9 thoughts on “Fiddling (or Strumming the Ukulele) While Christendom Burns

  1. When I think of Christendom, I don’t just think of the American church, but of the longer history and the presence of the saints. I can’t help but think of the Screwtape Letters, C. S Lewis ,writing a letter from the senior to the junior devil on temptation says ,

    One of our great allies at present is the Church itself. Do not misunderstand me. I do not mean the Church as we see her spread but through all time and space and rooted in eternity, terrible as an army with banners. That, I confess, is a spectacle which makes I our boldest tempters uneasy. But fortunately it is quite invisible to these humans. All your patient sees is the half-finished, sham Gothic erection on the new building estate. When he goes inside, he sees the local grocer with rather an oily expression on his face bustling up to offer him one shiny little book containing a liturgy which neither of them understands, and one shabby little book containing corrupt texts of a number of religious lyrics, mostly bad, and in very small print. When he gets to his pew and looks round him he sees just that selection of his neighbours whom he has hitherto avoided. You want to lean pretty heavily on those neighbours. Make his mind flit to and fro between an expression like “the body of Christ” and the actual faces in the next pew.
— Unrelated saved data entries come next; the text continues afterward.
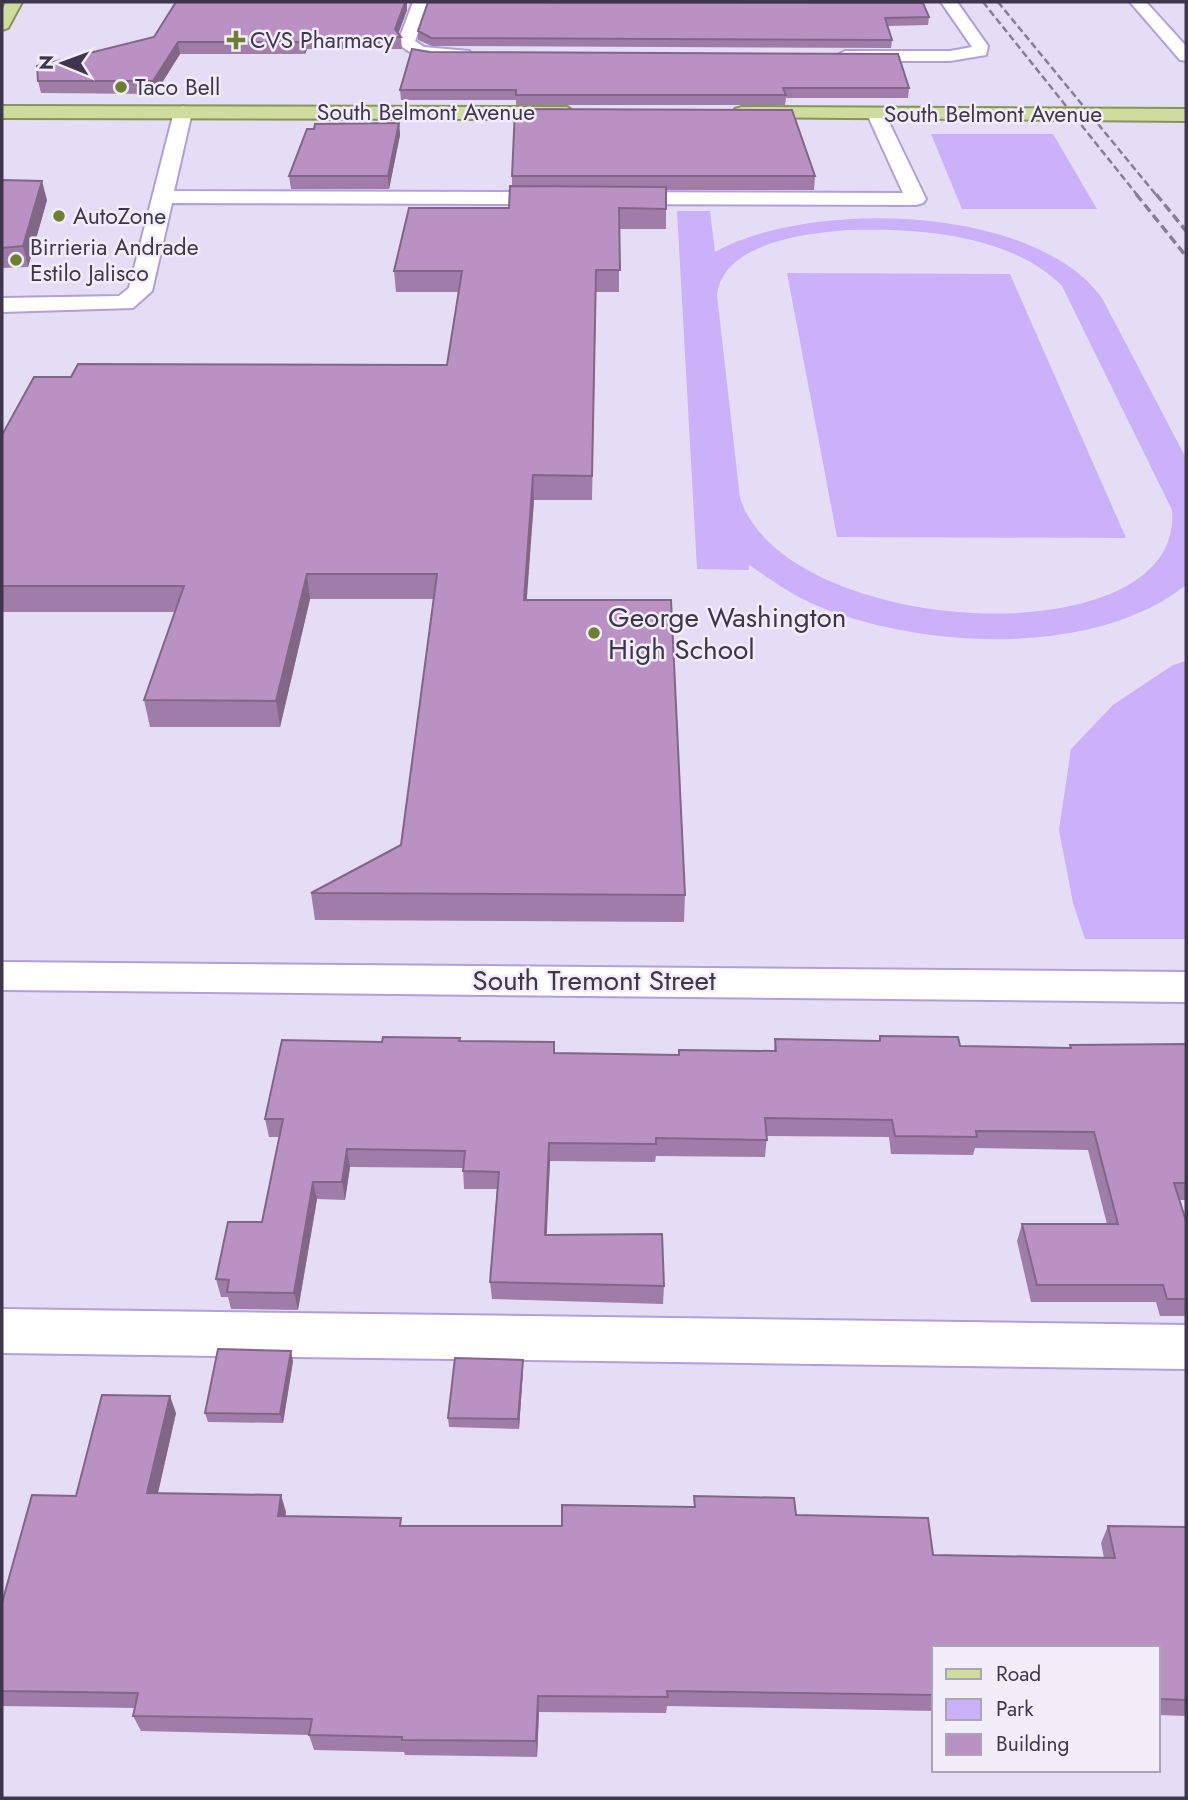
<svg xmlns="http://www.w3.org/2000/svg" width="1188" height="1800" font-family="Jost,sans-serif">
  <rect width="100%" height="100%" fill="#e5ddf6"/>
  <g fill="#cbb1fa" fill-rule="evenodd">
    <path d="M931,134H1053L1097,209H962Z"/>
    <path d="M677,211H710L715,252C809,199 1034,204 1102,298L1186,458V585C1093,659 918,649 813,604C790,594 770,579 749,565V570L697,569ZM849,230C920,228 1009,234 1062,286L1172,510C1185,660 786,639 740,498L717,295C723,242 808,233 849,230Z"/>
    <path d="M787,273L1010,274L1126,538L837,537Z"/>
    <path d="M1186,661V939H1085L1073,903L1059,830L1071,749L1113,705L1173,665Z"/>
  </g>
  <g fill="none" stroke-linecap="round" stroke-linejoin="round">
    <g stroke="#b29ed8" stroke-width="4">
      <g id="minor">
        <path d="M413,2H429L415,41L424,47L469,51L472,55L469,59C447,64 412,60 398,42Z"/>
        <path d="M941,2H957L988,46L986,55L950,61H845L836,56L845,51H950L972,47Z"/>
        <path d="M1130,2H1146L1186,46V61L1180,60Z"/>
        <path d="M183,106L192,112L174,191L903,193L867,114L876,108L885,114L926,199L923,203L916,205L172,203L152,291L133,308L2,312V298L119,296L129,288L174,112Z"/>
        <path d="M2,962L1186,972V1002L2,990Z"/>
        <path d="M2,1309L1186,1325V1369L2,1353Z"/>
      </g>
    </g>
    <g stroke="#879458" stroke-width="4">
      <g id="major">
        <path d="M6,2H22L8,28L2,30V10Z"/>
        <path d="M2,106L567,107L576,113L567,119L2,118Z"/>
        <path d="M742,107L1186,109V121L735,117L733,113L735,109Z"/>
      </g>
    </g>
    <use href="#minor" fill="#fff" fill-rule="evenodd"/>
    <use href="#major" fill="#cedd9e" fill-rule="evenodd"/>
    <g stroke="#877e96" stroke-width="2.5" stroke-dasharray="7 3.5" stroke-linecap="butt">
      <path d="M983,2L1138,196"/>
      <path d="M998,2L1157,196"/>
    </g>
    <g stroke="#877e96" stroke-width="3.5" stroke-dasharray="9 4.5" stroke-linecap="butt">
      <path d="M1136,194L1186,256"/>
      <path d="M1156,194L1186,231"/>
    </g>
  </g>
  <g fill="#a07da8">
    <path d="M176,2H407V10L398,34L401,37L402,49H307L305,54H180L155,94L41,93L38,81L154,37Z"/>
    <path d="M929,17L928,25L888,26L892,40L891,48L432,46L418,40V31Z"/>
    <path d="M430,52L909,88L908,98H786L785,105H516V100H401L400,90Z"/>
    <path d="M399,123L400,135L389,189H291L289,176Z"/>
    <path d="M512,176H815L814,190H666V229H619V292H596L592,500H534L526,600L685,895L684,922L315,920L311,893L401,845L434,599H310L280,727H150L144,700L175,612H2V435L71,377L447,365L458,292H396L394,271L509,208L512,186Z"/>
    <path d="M2,180L47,200L28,267L2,268Z"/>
    <path d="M880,1036L960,1046L1070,1048V1045L1186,1044V1200H1180L1186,1221V1316H1160L1156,1302H1031L1017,1241L1022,1224H1107L1088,1150L975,1148L973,1155L891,1154L889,1137L767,1136L765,1157L656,1156L655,1162L550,1161L546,1235L664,1286L663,1304L492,1299L490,1282L497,1189H464L463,1168L350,1167L345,1200L317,1199L298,1310L231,1309L228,1297H221L216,1279L262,1222L279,1137H269L265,1119L382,1042L460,1041L554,1053L678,1055L774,1051L775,1039L879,1041Z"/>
    <path d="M523,1360V1370L519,1429L449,1427L448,1418Z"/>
    <path d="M293,1361L283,1423L208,1422L205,1413Z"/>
    <path d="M176,1413L158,1493L286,1512L285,1516L402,1526H562L694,1507V1496L796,1515L933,1555L1104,1558L1101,1543L1108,1526L1186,1527V1716L1158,1715V1648H934V1711L667,1706L666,1713L539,1712L537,1757L405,1755L404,1752L314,1750L309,1735L141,1731L133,1716L135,1708L2,1706V1603L76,1496Z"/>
  </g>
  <g fill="#826688">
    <path d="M405,2H407V10L397,37L395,29Z"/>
    <path d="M306,37L307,49L305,54L303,42Z"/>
    <path d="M178,42L180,54L155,94L153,81Z"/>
    <path d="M399,123L400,135L389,189L388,176Z"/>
    <path d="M42,181L47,200L28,267L23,246Z"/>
    <path d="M533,475L534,500L525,625L524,600Z"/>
    <path d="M307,574L310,599L280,727L276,701Z"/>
    <path d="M549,1143L550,1161L546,1252L545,1235Z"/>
    <path d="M347,1149L350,1167L345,1200L342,1182Z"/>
    <path d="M313,1182L317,1199L298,1310L294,1293Z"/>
    <path d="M291,1351L293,1361L283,1423L280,1414Z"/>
    <path d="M523,1360V1370L519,1429L518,1419Z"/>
    <path d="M170,1396L176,1413L154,1510L147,1493Z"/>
    <path d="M281,1495L286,1512L283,1533L278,1516Z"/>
    <path d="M538,1696L539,1712L537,1757L536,1741Z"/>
  </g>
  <g fill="#ba91c3" stroke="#826688" stroke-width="2">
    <path d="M176,2H405L395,29L401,37H306L303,42H178L153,81H38L37,66L154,37Z"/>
    <path d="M428,2L923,3L929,17L885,18L892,40L431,38L418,31Z"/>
    <path d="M412,49L430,52L898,54L909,88H783L786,95H516V90H400Z"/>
    <path d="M515,109L792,110L815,176H512Z"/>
    <path d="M399,123L388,176H289L307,129H314L315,124Z"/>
    <path d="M2,180L42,181L23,246L2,248Z"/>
    <path d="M510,186L666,187V209L619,208L620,270H596L592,476L533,475L524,600H671L685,895L311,893L401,845L437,574H307L276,701L144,700L184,586H2V435L34,377H71L78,364L447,365L462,271H394L409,208H509Z"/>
    <path d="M880,1036L958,1037L960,1046L1071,1048L1070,1045L1186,1044V1183H1174L1186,1221V1299H1167L1163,1285H1037L1022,1224H1118L1094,1132L976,1131L977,1137L895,1136L892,1120L765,1118L767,1140L656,1138V1144L549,1143L545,1235L662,1234L664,1286L490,1282L499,1172L463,1171L465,1151L347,1149L342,1182H313L294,1293L227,1292L229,1280L216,1279L228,1222H262L283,1119H265L282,1040L382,1042L383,1037L460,1038L459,1041L554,1042V1053L679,1055V1050L776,1051L775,1039L880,1041Z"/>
    <path d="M218,1349L291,1351L280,1414L205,1413Z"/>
    <path d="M455,1358L523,1360L518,1419L448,1418Z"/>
    <path d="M102,1395L170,1396L147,1493L281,1495L278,1516L401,1518L400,1526H562V1505L695,1507L694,1496L794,1498L796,1515L928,1518L933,1555L1115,1558L1108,1526L1186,1527V1700L1158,1699V1648H934V1695L667,1691L668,1697L538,1696L536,1741L402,1740V1737L309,1735L312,1719L133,1716L138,1693L2,1691V1603L32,1495L76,1496Z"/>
  </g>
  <g fill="#6e802f" stroke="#f1edf9" stroke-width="2.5">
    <path d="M232.5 29.5h7v7h7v7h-7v7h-7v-7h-7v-7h7z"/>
    <circle cx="121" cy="87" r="7"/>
    <circle cx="59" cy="216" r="7"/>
    <circle cx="16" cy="260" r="7"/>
    <circle cx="594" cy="633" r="7"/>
  </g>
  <g text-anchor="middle" stroke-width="5" stroke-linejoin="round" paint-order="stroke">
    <g font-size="23" fill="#3f364e" stroke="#f1edf9" text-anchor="start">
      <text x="250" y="48">CVS Pharmacy</text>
      <text x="135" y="95">Taco Bell</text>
      <text x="73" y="224">AutoZone</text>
      <text x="30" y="255">Birrieria Andrade<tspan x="30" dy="26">Estilo Jalisco</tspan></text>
    </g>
    <g font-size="23" fill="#3f364e" stroke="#f1edf9">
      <text x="426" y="120">South Belmont Avenue</text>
      <text x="993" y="122">South Belmont Avenue</text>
    </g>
    <g font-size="28" fill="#3f364e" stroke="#f1edf9" text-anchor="start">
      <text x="608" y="627">George Washington<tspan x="608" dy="32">High School</tspan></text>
    </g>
    <g font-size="28" fill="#3f364e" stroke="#f1edf9">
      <text x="594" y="990">South Tremont Street</text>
    </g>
  </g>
  <rect width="1188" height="1800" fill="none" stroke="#3f364e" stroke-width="7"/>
  <rect x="932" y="1646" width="228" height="126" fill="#f1edf9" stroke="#aaa4b5" stroke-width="2"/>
  <rect x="946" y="1669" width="35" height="10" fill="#cedd9e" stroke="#aaa4b5" stroke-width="2"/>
  <text x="996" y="1681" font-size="21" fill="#3f364e">Road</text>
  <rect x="946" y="1699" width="35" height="21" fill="#cbb1fa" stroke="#aaa4b5" stroke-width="2"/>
  <text x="996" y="1716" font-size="21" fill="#3f364e">Park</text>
  <rect x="946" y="1734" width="35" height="21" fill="#ba91c3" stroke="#aaa4b5" stroke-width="2"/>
  <text x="996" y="1751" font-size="21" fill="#3f364e">Building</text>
  <g transform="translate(63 63) rotate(271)" stroke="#f1edf9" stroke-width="5" paint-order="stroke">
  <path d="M0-5L12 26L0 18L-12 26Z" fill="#3f364e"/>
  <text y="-10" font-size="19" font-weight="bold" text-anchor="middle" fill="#3f364e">N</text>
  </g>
</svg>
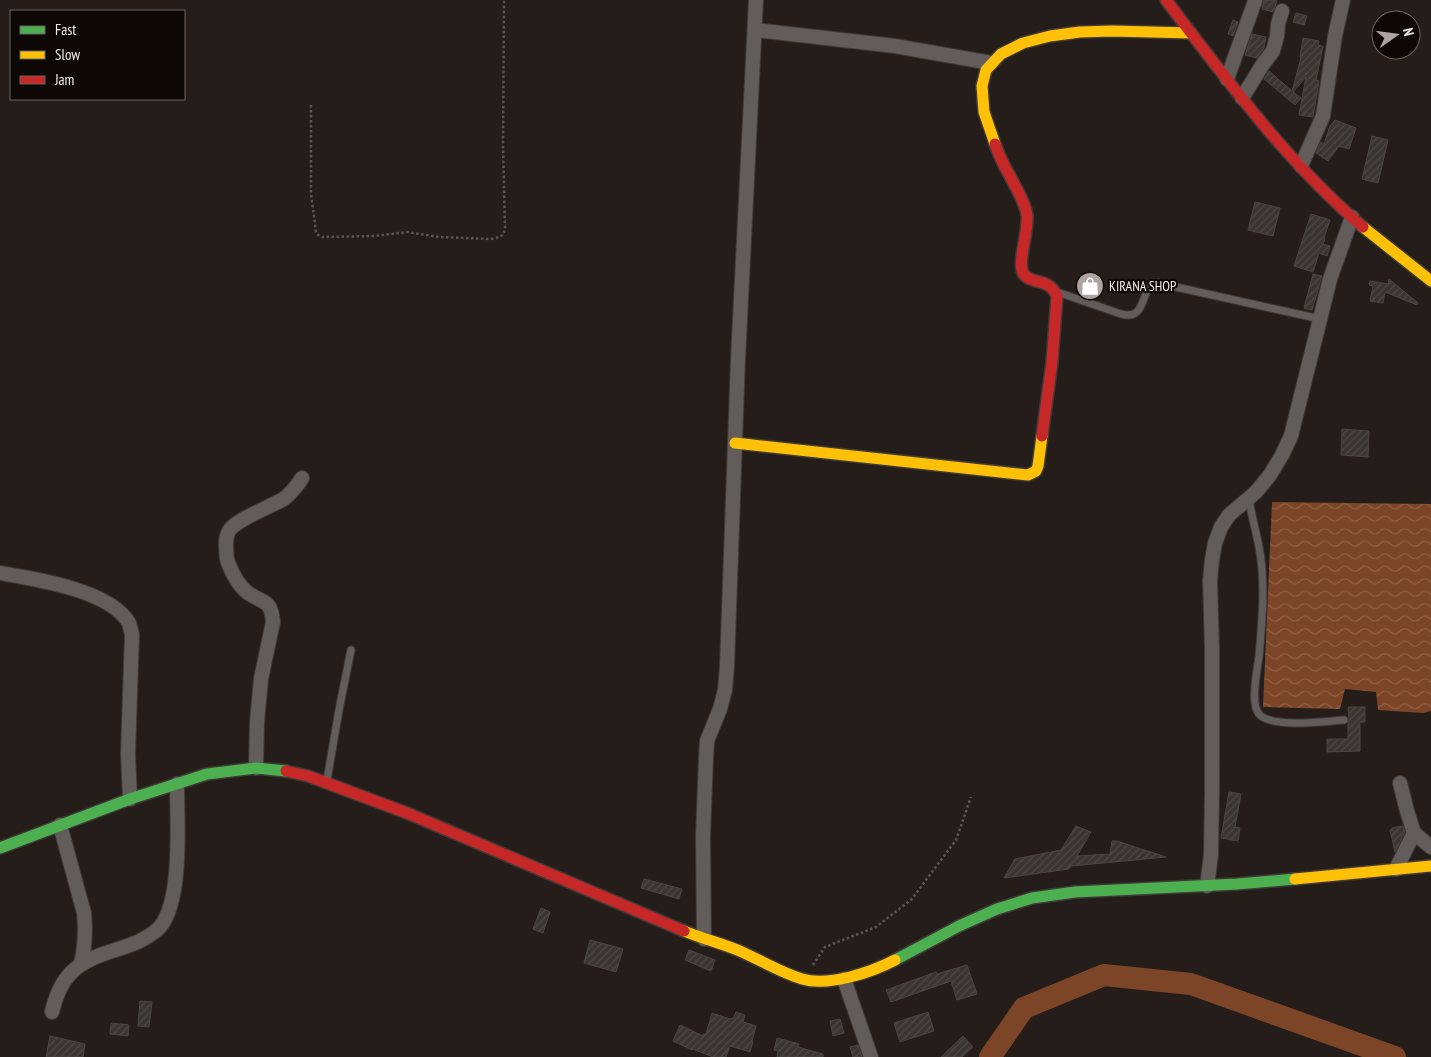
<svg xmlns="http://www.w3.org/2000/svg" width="1431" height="1057" font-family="'PT Sans Narrow',sans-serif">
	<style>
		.water { fill: url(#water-waves) }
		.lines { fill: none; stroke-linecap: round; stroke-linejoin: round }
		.river { stroke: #7d4527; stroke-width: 22 }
		.building { fill: url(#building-hatch); stroke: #4c4643 }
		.lane-casing { stroke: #3f3937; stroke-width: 9 }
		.street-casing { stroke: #3f3937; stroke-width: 16 }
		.fast-casing { stroke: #3f3937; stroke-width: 14 }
		.slow-casing { stroke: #3f3937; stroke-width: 14 }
		.jam-casing { stroke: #3f3937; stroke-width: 14 }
		.path { stroke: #5c5754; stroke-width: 2.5; stroke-dasharray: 2.5 2.5; stroke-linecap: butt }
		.lane { stroke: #625d5a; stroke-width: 7 }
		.street { stroke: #625d5a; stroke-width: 14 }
		.fast { stroke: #4caf50; stroke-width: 11 }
		.slow { stroke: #ffc107; stroke-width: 11 }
		.jam { stroke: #c62828; stroke-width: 11 }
		.labels { text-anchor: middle; stroke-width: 4.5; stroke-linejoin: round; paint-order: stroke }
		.poi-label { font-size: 14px; fill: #f7ede9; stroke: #0d0806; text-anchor: start }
	</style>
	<defs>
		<pattern id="water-waves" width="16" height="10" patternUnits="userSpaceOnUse" patternTransform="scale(1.25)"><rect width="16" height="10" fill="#7d4527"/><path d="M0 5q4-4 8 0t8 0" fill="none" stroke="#906046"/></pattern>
		<pattern id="building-hatch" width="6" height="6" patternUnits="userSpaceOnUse" patternTransform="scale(1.25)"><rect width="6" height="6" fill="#3b3532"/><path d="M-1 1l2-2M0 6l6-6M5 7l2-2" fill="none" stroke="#4e4946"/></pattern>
	</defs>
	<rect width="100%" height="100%" fill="#241d1a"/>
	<path class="water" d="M1272 502 1431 504V711L1423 713 1378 710 1376 692 1345 689 1340 709 1263 707Z"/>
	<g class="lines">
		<path class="river" d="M990 1057 1024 1008 1104 975 1191 984 1395 1057"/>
	</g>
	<path class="building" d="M1264 0H1277L1276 4 1273 12 1262 9Z
		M1296 13 1307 16 1304 25 1293 22Z
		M1233 20 1238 22 1233 36 1228 34Z
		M1252 34 1266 37 1264 48 1257 58 1245 55Z
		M1303 38 1319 41 1318 45 1323 46 1316 80 1319 81 1313 117 1299 115 1306 77 1293 92 1301 98 1295 105 1264 79 1269 71 1292 91 1301 58 1300 57Z
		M1335 120 1356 128 1349 149 1339 146 1328 161 1316 153 1321 142 1324 144 1330 126Z
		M1372 136 1388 140 1378 183 1362 179Z
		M1255 202 1280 208 1273 236 1248 230Z
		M1311 214 1330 220 1324 238 1325 239 1323 244 1330 246 1327 256 1319 253 1313 272 1294 266Z
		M1313 274 1322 276 1312 310 1304 308Z
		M1389 279 1418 303 1417 305 1385 292 1383 303 1370 301 1373 286 1369 285 1370 281 1388 284Z
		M1342 429 1369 431 1368 457 1341 455Z
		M1348 707H1365V722H1360V751L1327 752V739H1348V723L1349 720Z
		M1229 792 1241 794 1235 827 1240 828 1238 841 1221 838Z
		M1076 826 1091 832 1077 856 1110 854 1112 841H1117L1166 857 1071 866 1069 869 1004 878 1015 859 1061 850Z
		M1403 826 1405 832 1403 836H1401L1402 838 1395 852 1390 830H1392V828Z
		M644 879 682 889 679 899 641 888Z
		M541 908 550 912 543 933 533 929Z
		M590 940 623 949 616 972 584 963Z
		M689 950 715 960 711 971 685 960Z
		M967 965 977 994 957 1000 951 981 891 1002 886 990 936 972 937 974Z
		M140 1001 152 1002 149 1027 138 1026Z
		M736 1012 745 1015 743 1022 756 1026 752 1041H753L750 1052 730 1046 726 1057H713L693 1049 692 1050 673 1041 680 1025 703 1036V1034H706L712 1013 730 1019 731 1018 733 1019Z
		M928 1012 934 1031 900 1042 894 1023Z
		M840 1019 844 1033 833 1036 830 1021Z
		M111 1023 129 1025 128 1036 110 1034Z
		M50 1036 85 1044 83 1057H46Z
		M963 1036 973 1047 962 1057H941Z
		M777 1038 799 1044 798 1047 823 1054V1057H777L778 1051 774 1050Z
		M858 1045 862 1057H853L850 1047Z"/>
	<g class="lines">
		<g class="lane-casing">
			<path id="lane" d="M1060 293 1121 314C1143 320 1141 300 1150 285L1153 283H1158L1320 319
				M1249 498C1251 515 1256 530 1259 547 1266 584 1262 621 1259 657 1257 671 1249 707 1261 716 1277 728 1326 721 1344 720
				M327 780 339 710 351 650"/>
		</g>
		<g class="street-casing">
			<path id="street" d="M755 30 895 46 991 63
				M1227 79 1255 1
				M1242 98 1263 64 1273 51 1277 36 1278 24 1282 11
				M1301 166 1323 116 1335 36 1343 0
				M0 573C35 579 110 590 129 623 130 626 131 631 132 634L128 754 130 799
				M256 768 257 722 261 679 273 622C271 599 264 604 248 593 239 586 233 575 229 565 226 559 226 552 226 546 226 540 226 536 229 531 236 519 271 507 285 498 292 492 297 486 302 478
				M1400 783 1407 811 1414 833 1431 847
				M60 825 84 913C86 931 85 946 81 964
				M1396 869 1414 833
				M1207 886 1211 855 1212 790V649L1210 580 1212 560 1215 543 1221 527 1229 515 1256 492 1270 475 1282 455 1291 436 1330 279 1352 217
				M704 939 703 836 706 758 707 741 720 709 725 690 727 666 738 359 756 0
				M844 979 871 1057
				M52 1012C60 977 75 963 109 952 119 949 128 946 138 942 145 938 154 934 160 927 183 899 177 820 177 784"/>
		</g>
		<g class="fast-casing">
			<path id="fast" d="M0 848 130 799 207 774 256 768 286 771
				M895 960 959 926 997 909 1032 898 1075 892 1237 884 1295 879"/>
		</g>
		<g class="slow-casing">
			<path id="slow" d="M995 144 984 112 982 86 986 70 1001 54 1023 43 1050 36 1080 32 1112 31 1191 33
				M1363 227 1431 281
				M735 443 1028 475 1036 471 1038 466 1042 436
				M1295 879 1431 866
				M684 931C703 939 724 944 742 952 762 961 782 973 802 979 829 987 872 972 895 960"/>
		</g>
		<g class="jam-casing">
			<path id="jam" d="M1166 0C1226 79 1287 162 1363 227
				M995 144C999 155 1004 166 1010 176 1016 189 1025 201 1027 215 1029 232 1017 261 1023 273 1031 286 1048 276 1057 296L1052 362 1042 436
				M286 771 308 776 407 813 684 931"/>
		</g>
		<path class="path" d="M311 105V194L316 232 318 235 322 237 375 236 407 232 439 237 491 239 496 238 503 235 505 229 503 145 504 0
			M813 965 825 947 876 927 912 899 956 840 971 797"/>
		<use href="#lane" class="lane"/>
		<use href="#street" class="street"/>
		<use href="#fast" class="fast"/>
		<use href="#slow" class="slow"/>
		<use href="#jam" class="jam"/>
	</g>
	<defs>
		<g id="shop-disc" transform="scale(1.4375)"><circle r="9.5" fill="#ada4a1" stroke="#0d0806"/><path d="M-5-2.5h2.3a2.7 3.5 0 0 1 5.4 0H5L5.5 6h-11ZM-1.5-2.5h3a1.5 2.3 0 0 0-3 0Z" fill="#fff"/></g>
	</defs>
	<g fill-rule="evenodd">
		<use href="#shop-disc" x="1090" y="286"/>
	</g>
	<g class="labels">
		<g class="poi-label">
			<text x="1109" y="291">KIRANA SHOP</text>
		</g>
	</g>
	<rect x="10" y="10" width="175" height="90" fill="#0d0806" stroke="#6b6461"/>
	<rect x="20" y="26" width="25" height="8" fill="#4caf50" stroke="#6b6461"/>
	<text x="55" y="35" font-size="15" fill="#f7ede9">Fast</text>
	<rect x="20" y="51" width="25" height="8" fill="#ffc107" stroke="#6b6461"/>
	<text x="55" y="60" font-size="15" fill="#f7ede9">Slow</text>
	<rect x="20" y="76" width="25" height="8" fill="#c62828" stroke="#6b6461"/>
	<text x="55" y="85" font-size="15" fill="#f7ede9">Jam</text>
	<g transform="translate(1396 35) rotate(76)"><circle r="24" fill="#0d0806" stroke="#6b6461"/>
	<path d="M0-4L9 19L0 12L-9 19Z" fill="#ada4a1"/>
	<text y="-8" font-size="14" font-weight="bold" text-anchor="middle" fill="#f7ede9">N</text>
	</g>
</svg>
    Your situation is a bit different, because you feel deliberately excluded, but I find much comfort in thinking of the history of the saints, and of the indestructible character of the church. I’ve never felt like an insider in American church, either. I think peoples tribal instincts are very strong, and often the church is all-too-human. I don’t like large groups, even of Christians. The moral, spiritual, and intellectual heritage bequeathed by Christian culture is a light in darkness. To let it go quietly for materialism, power, sexual expression, is not something I can be neutral about.

    • And I generally agree with you. All I will add here is that the letting go happened long ago, and there’s not much we can do about it.

  2. That should say “The moral, spiritual, and intellectual heritage bequeathed by Christian culture, however, is a light in the darkness.

  3. Much of the heritage spoken of here was corrupted and increasingly misunderstood even before it was let go. But I’m all for grabbing it back. It’s just that there don’t seem to be institutions which can or want to grab it back without prioritizing their own favorite corruptions of it, if at all. But that’s OK. I grab anyway. And I don’t think I come away empty-handed. Those who seek and revive what they love will have something honest and true to share, God willing, and maybe that will forge them into a community of sorts (or a variety of scattered communities) which will help to revive and preserve that which it values. The God willing part is crucial. Christ builds the church out of our enthusiasms. [The root of the word “enthusiasm” is Greek en-theos: God within us.] Every time it has been done successfully, that’s how it was done. God willing.

    • Well, that’s what I think “The Benedict Option” ™ is all about. I’ve been a proponent of such a thing long before it entered Rod Dreher’s mind, mostly because I know what it’s like to live as a member of a religious minority and am very comfortable with it.

  4. To call it the Benedict Option calls to mind the early Middle Ages, but it is also in other ways and circumstances the Waldensian Option, the Anabaptist Option and even the Calvinist Option. The Calvinists happened to be (in the long run) successful enough to become majorities (little Christendoms) in some locations; this could happen partly because they were specifically concerned about finding, out of scripture, substitutes for the traditional props of Late Medieval social order – often making mistakes in the process, I think, but nonetheless creating strong structures, for better or worse.

  5. Oh, yes purchased your book today on Amazon. Tried to donate but the site said my card was invalid.

  6. Your article that is in “Christianity Today” was read by our current pastor during the sermon last Sunday, at St John’s in Somonauk. Very interesting and rewarding article that he shared with us. I know that the outcome of the internship wasn’t all that favorable, but was great to hear what is going on in your life today.